The computer determines the victor of all battles and completes all movements.


6.4.1 The outcome of combat is affected by terrain and offensive and defensive modifiers. Terrain Modifiers: they modify combat in favor of the defender. The higher the number, the greater the benefit to the defender and the more difficult for the attacker. The terrain factors remain constant from game to game and are the same in the standard and historical scenarios. See the Appendix for terrain factors. Offensive and Defensive Factors: The factors are inherent to army and navy units. They reflect training and experience. See the Major Country Comparison Chart (Figure 3.1.1) for the offensive and defensive factors of the Major countries. The lower the number, the better the army or navy is at offense or defense. The armies of Minor countries have their defensive factors are randomly set at the start of each new Standard Game. For the historical scenarios a rating determined by combining the number of the troops and the ability of the troops is given for each Minor country. The rating (called Military Rank) is given as A, B, C, or D, with A indicating the strongest defense and D the weakest. See the Appendix for these ratings. Armies and navies that are not plotted to move will defend the regions they are stationed in from enemy assaults. During the Combat Phase, after you have successfully entered (i.e. conquered if it was not yours beforehand) a region, you become the defender of that region. For the remainder of the Combat Phase, should you be attacked in that region, the rules for retreat of a defender apply.


6.4.2 Combat consists of twenty rounds of battle. Each round is made up of fleet vs. fleet combat and army vs. army combat. The order of combat resolution is the same as that of play (Britain, Germany, France, USA, Japan, Russia). Thus, you might send a fleet or army as a reinforcement to a region you control, only to find that another Major country has in the meantime defeated your garrison and now controls the region. Your reinforcing troops then become attacking troops. Fleet vs. Fleet Combat: In a naval assault (ships carrying troops attack a port), a victorious attacker’s armies attack the enemy army garrison. If the armies are victorious, they remain there, and the fleet controls the port.

If the naval assault takes place in the Theater of the attacker’s home port (the port from which they sailed) and the attack fails, the transported armies are returned to the home port. If the home port has been captured in the interim, then the transported armies and the fleets are destroyed.

If the naval assault takes place in a Theater different from the Theater of the attacker’s home port (the port from which the fleets sailed) and the attack fails, then all the transported armies are destroyed. The fleets return to the home port if it is available. If it is no longer available, then the fleets are destroyed.

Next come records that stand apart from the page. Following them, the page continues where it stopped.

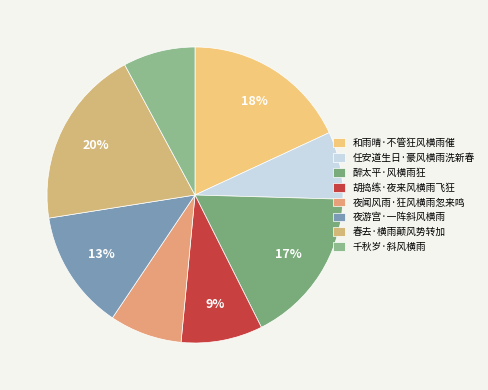

What percentage is the 夜闻风雨·狂风横雨忽来鸣 slice, to the nearest percent?

8%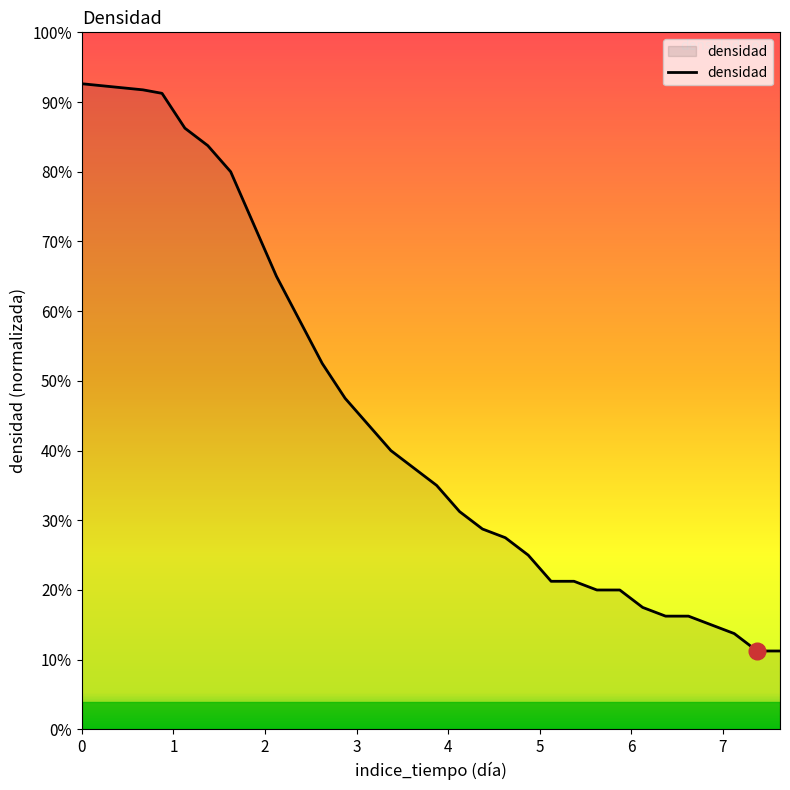

Rank the categories by value from highest to lowest.

0.0, 0.6666666666666666, 0.875, 1.125, 1.375, 1.625, 1.875, 2.125, 2.375, 2.625, 2.875, 3.125, 3.375, 3.625, 3.875, 4.125, 4.375, 4.625, 4.875, 5.125, 5.375, 5.625, 5.875, 6.125, 6.375, 6.625, 6.875, 7.125, 7.375, 7.625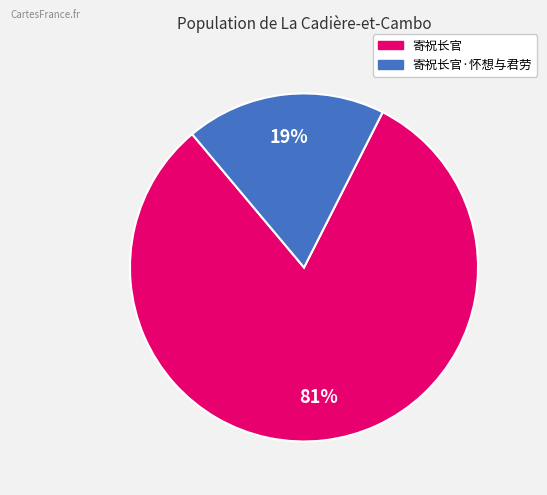

To the nearest percent, what is the combined percentage of 寄祝长官·怀想与君劳 and 寄祝长官?

100%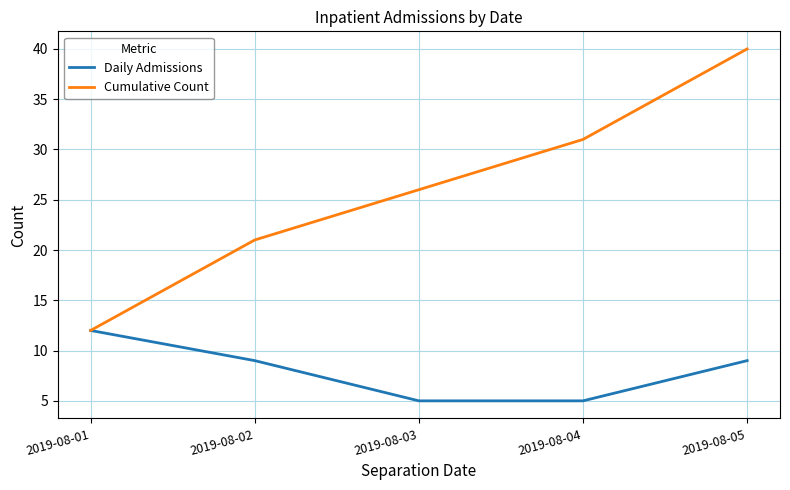

Which series has the largest total across all categories?

Cumulative Count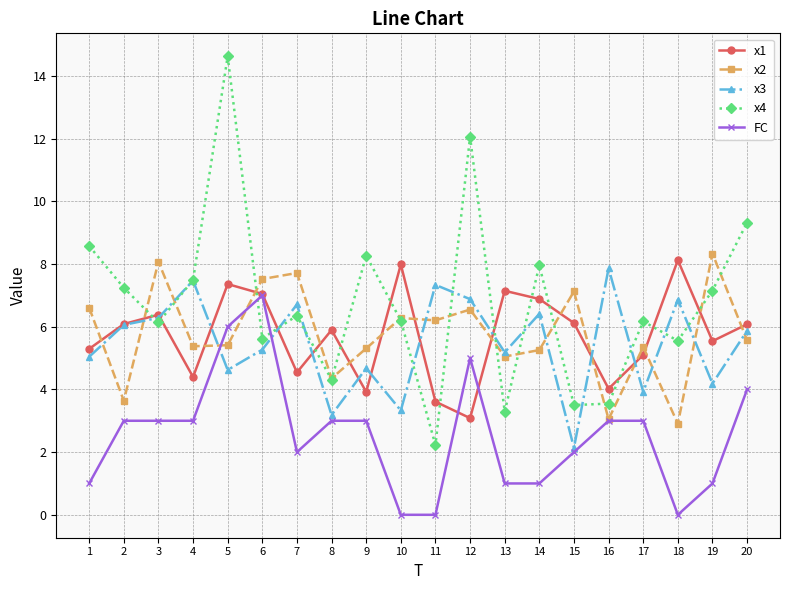

True or false: x1 has more than 0 points higher than both neighbors.

True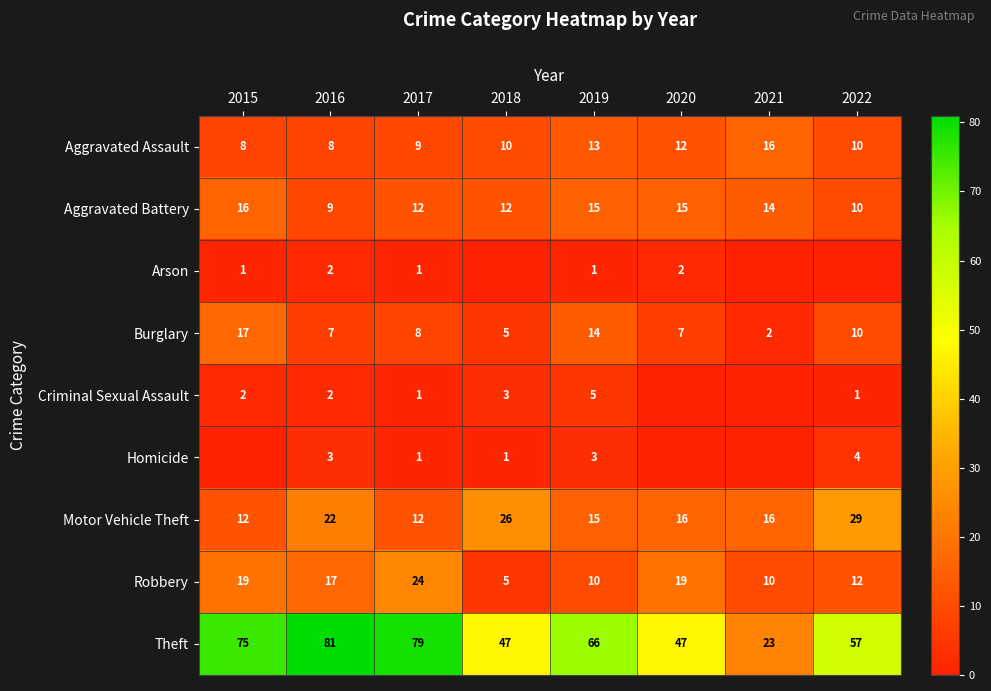

The Criminal Sexual Assault series shows 2 at 2016. True or false?

True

In a naval assault, a defeated defending fleet retreats to a friendly port in the same Theater. If no such port exists, the fleet is destroyed.

Unusual situations may develop. The following could occur: at a particular moment, Germanycontrols South Africa, North Germany, and Sweden. Germany sends fleets from South Africa to North Germany. At the end of the Combat Phase, the player looks for his fleets in North Germany, but finds that they are now in Sweden. During the Combat Phase, the fleets successfully entered Berlin. The fleets became the Defenders of North Germany, now considered their home port A player following Germany in the order of play attacked North Germany and the fleets, according to the rules applicable to defending fleets, were forced to retreat to a friendly port within the Theater. Thus, at the end of the Combat Phase, the fleets are seen in Sweden. Army vs. Adjacent Army: If an attacker loses a battle, the armies are forced to retreat to their home region (i.e. the region from which they have come). However, if that attacker’s home region has been captured in the interim, then the attacker’s armies are destroyed.

Example: The USA sends 10,000 troops from Brazil to attack Argentina. At the same time, the British navy assaults Braziland defeats the US garrison. If the USA’s forces are defeated by the Argentine armies, then all of the remaining USA attackers are destroyed because they cannot return to the region from which they came. If a defender loses a battle, the defending armies retreat to an adjacent friendly region. If no such region exists, the armies are destroyed.